As well as the supply issue, a more surprising problem is that there’s actually too much money pouring into the sector – something for which the business model wasn’t designed. Instead of ad-hoc visits by travellers and tourists, some of the best run and most attractive properties on OTAs are gaining a steady stream of revenue from business travellers that is pushing the rules surrounding letting and tax requirements to the limit in many countries. By turning empty rooms from an occasional revenue earner into a successful business, many Airbnb properties are attracting the attention of the authorities and finding themselves pushed into tighter regulation and higher tax bands – both of which add further to their cost.
The compliance factor
A second problem that has arisen thanks to this new booking model is one of compliance. One of the major advantages of a relationship with a corporate hotel or serviced apartment chain is the knowledge that each unit will be exactly the same wherever in the world it is booked, guaranteeing global mobility and making relocation smooth for the business. However, by outsourcing corporate housing to the OTA and the employee, the business gets much less visibility over exactly what is being booked and how it is being used. From a purely practical perspective, this means that the employer can’t always be sure what facilities are available or how good they are.
Elements of the accommodation such as the technology available can make a big difference – and issues such as unreliable or slow internet connections can have a major impact on the employee’s ability to work remotely. Other compliance issues can be more serious, and can even impact the worker’s safety.
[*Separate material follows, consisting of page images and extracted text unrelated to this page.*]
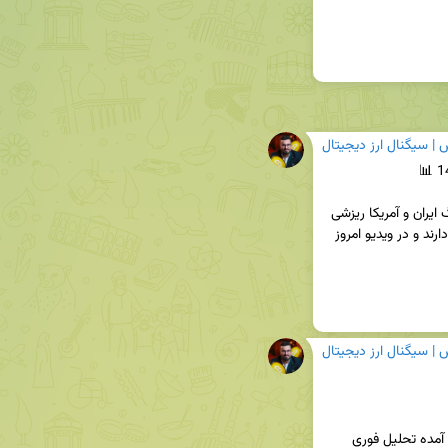
| سیگنال ارز ديجيتال
بازار کریپتو هم تحت تأثیر ریسک سیستماتیک و جنگ ایران و آمریکا ریزشی 
شده. در شرایط فعلی معاملات فیوچرز ریسک بالایی دارند و در ویدیو امروز 
| سیگنال ارز ديجيتال
در ادامه تحلیل های هفتگی و باتوجه به شرایط پیش آمده تحلیل فوری 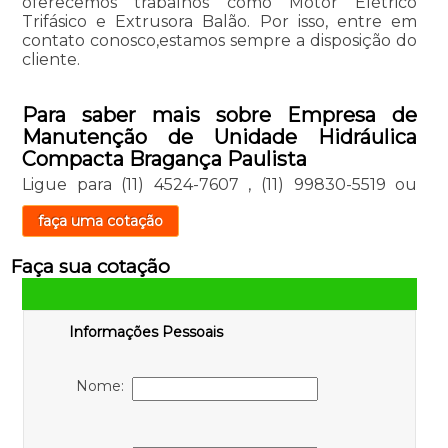
oferecemos trabalhos como Motor Elétrico
Trifásico e Extrusora Balão. Por isso, entre em
contato conosco,estamos sempre a disposição do
cliente.
Para saber mais sobre Empresa de
Manutenção de Unidade Hidráulica
Compacta Bragança Paulista
Ligue para
(11) 4524-7607
,
(11) 99830-5519
ou
faça uma cotação
Faça sua cotação
Informações Pessoais
Nome: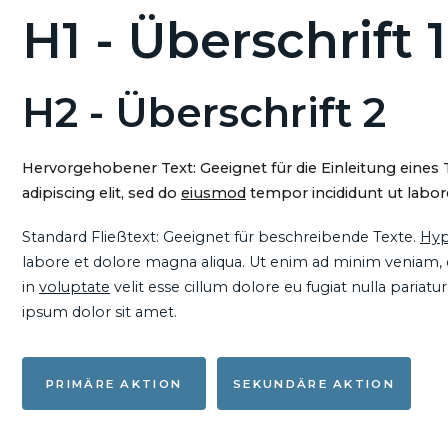
H1 - Überschrift 1
H2 - Überschrift 2
Hervorgehobener Text: Geeignet für die Einleitung eines
adipiscing elit, sed do
eiusmod
tempor incididunt ut labore
Standard Fließtext: Geeignet für beschreibende Texte.
Hyp
labore et dolore magna aliqua. Ut enim ad minim veniam, qu
in
voluptate
velit esse cillum dolore eu fugiat nulla pariat
ipsum dolor sit amet.
PRIMÄRE AKTION
SEKUNDÄRE AKTION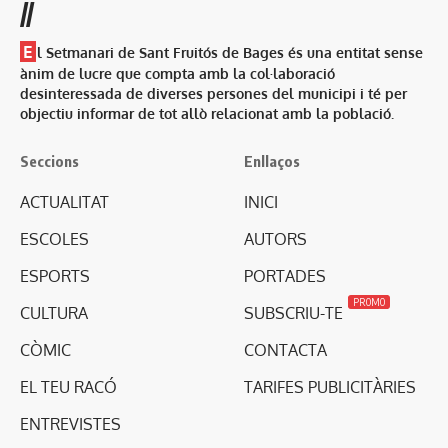
//
E
l Setmanari de Sant Fruitós de Bages és una entitat sense
ànim de lucre que compta amb la col·laboració
desinteressada de diverses persones del municipi i té per
objectiu informar de tot allò relacionat amb la població.
Seccions
Enllaços
ACTUALITAT
INICI
ESCOLES
AUTORS
ESPORTS
PORTADES
PROMO
CULTURA
SUBSCRIU-TE
CÒMIC
CONTACTA
EL TEU RACÓ
TARIFES PUBLICITÀRIES
ENTREVISTES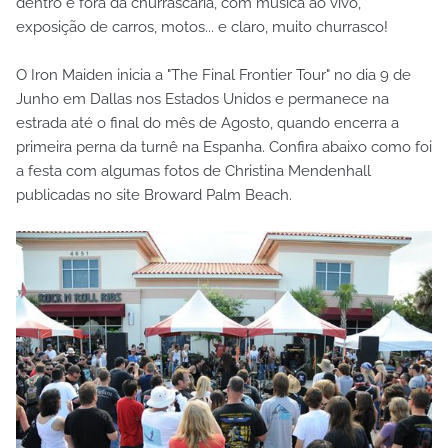
dentro e fora da churrascaria, com música ao vivo,
exposição de carros, motos... e claro, muito churrasco!
O Iron Maiden inicia a "The Final Frontier Tour" no dia 9 de
Junho em Dallas nos Estados Unidos e permanece na
estrada até o final do mês de Agosto, quando encerra a
primeira perna da turnê na Espanha. Confira abaixo como foi
a festa com algumas fotos de Christina Mendenhall
publicadas no site Broward Palm Beach.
Corporate housing in hotels presents a uniform standard, but the sheer variety of accommodation offered through an OTA means there is a patchwork of standards which may or may not meet company policies. Everything from fire regulations to issues around safety in shared accommodation, as well as how check-in and check-out are managed, is different for each property – generating a totally new and burdensome bureaucratic jungle for corporate travel bookers to navigate that almost dwarfs the task of booking that OTAs were supposed to eliminate.
The future
Despite these cost and compliance issues, the sector shows no signs of slowing down: Airbnb boasts a three-fold increase in corporate bookings year on year, which will surely only increase as more companies adopt the social travel model. Rather than pulling back, the sector appears to be changing to accommodate this phenomenon – setting up divisions or whole companies dedicated to servicing the corporate market in parallel to the domestic one. Airbnb Work was set up in 2014 specifically to serve multinational organisations, while other organisations have also sprung up with a model that addresses the concerns that businesses may have – such as those around technology and compliance with corporate rules. A secondary benefit of this change is likely to be an easing of the pressure on supply, as leisure and business travellers once again court different markets.